- **GESELECTEERD FRAGMENT**
"""
Beeld Opting-in: een veilige optie

Als u een opdracht verstrekt aan een freelancer met een Verklaring Resultaat uit overige werkzaamheden (VAR-ROW) loopt u een risico. U kunt het risico afwentelen door met de opdrachtnemer te kiezen voor opting-in.

 

Als een arbeidsverhouding geen echte (reële) dienstbetrekking of fictieve dienstbetrekking is, kunt u er samen met uw zogenoemde pseudowerknemer voor kiezen om de arbeidsverhouding voor de loonheffing (loonbelasting en premies volksverzekeringen) toch als dienstbetrekking te beschouwen. Dit wordt opting-in genoemd:

  • U bent inhoudingsplichte voor de loonheffing.
  • U hebt identificatieplicht.
  • U draagt de inkomensafhankelijke bijdrage Zorgverzekeringswet af. Deze bent u niet verplicht aan de betrokkene te vergoeden.
  • U draagt geen premies werknemersverzekeringen af.

Verklaring opting-in

De opting-in-regeling kan worden toegepast door een gezamenlijke verklaring van opdrachtgever en opdrachtnemer bij de Belastingdienst in te leveren. In de verklaring vermelden partijen dat zij de verhouding als een dienstbetrekking willen aanmerken. De verklaring is vormvrij.
"""
- **RUWE GEGEVENS**
"""
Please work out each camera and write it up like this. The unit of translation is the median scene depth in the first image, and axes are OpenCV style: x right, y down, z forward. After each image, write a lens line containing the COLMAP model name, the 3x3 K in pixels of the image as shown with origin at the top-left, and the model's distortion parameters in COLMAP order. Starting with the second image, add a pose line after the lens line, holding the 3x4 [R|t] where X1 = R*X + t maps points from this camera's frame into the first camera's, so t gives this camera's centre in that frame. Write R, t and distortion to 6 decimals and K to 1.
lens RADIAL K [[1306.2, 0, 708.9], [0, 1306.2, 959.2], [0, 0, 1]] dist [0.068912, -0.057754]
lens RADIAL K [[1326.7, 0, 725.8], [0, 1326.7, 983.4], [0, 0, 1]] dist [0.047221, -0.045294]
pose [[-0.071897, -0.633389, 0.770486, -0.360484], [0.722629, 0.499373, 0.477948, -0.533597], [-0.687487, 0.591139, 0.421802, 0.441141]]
"""
"""
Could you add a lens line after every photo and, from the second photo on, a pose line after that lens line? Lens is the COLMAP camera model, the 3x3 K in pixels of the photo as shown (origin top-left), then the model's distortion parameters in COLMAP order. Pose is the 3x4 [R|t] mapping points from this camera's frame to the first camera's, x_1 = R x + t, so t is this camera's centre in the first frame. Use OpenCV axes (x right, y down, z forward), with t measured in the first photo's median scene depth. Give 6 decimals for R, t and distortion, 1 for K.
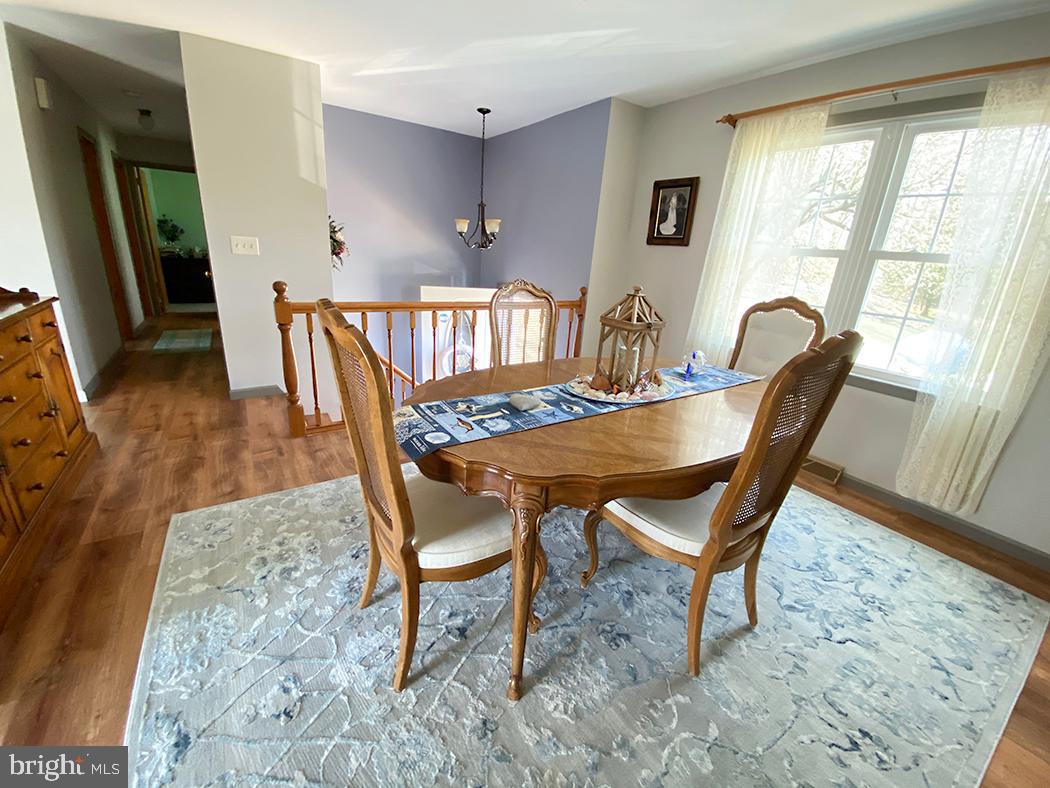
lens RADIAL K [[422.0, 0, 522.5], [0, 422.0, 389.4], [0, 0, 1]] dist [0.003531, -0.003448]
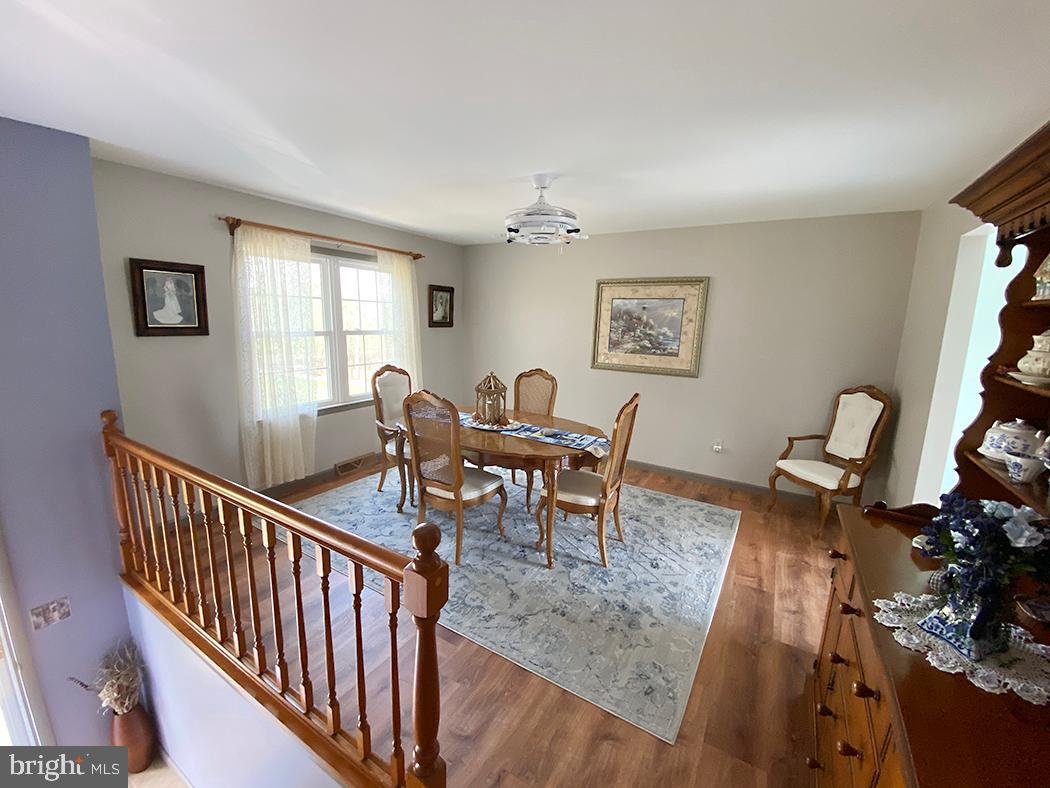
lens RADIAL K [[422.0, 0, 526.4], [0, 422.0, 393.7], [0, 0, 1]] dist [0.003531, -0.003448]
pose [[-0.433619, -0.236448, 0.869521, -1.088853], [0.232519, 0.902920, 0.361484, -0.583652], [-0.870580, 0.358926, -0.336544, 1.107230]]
"""
"""
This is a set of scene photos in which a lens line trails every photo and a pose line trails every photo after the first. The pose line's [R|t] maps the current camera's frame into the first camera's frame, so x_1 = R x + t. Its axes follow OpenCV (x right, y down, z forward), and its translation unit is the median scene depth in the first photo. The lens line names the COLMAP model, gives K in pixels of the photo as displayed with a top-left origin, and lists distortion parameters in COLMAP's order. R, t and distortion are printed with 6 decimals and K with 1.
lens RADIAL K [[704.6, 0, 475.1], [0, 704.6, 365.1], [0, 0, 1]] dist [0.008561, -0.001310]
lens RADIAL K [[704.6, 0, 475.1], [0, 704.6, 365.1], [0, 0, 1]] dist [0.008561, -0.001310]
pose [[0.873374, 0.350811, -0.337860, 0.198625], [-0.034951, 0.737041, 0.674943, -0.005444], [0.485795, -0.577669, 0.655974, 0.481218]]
"""
- **WAT TE DOEN**
1 – Welke premies draagt de opdrachtgever bij opting-in niet af volgens de tekst over opting-in?
2 – Vervolg de tekst over opting-in na de laatste zin die er staat.

- **ANTWOORDEN**
1 – De premies werknemersverzekeringen.

2 –
Let op:

Als de werkgever en pseudowerknemer opteren voor opting-in, dan wordt de beloning van deze pseudo-werknemer niet belast als resultaat uit overige werkzaamheid, maar valt de beloning onder de heffing van de loonbelasting/premie volksverzekeringen.

Artiesten en beroepssporters

De opting-in-regeling staat ook open voor artiesten en beroepssporters met een overeenkomst van korte duur. Als hun arbeidsverhouding niet een echte of fictieve dienstbetrekking is, geldt in beginsel een bijzondere regeling: de artiesten- en beroepssportersregeling.

Samen met de werkgever kan ook gekozen worden voor een arbeidsverhouding die als dienstbetrekking is aan te merken. De normale regels voor de loonheffing zijn dan van toepassing, in plaats van de artiesten- en beroepssportersregeling.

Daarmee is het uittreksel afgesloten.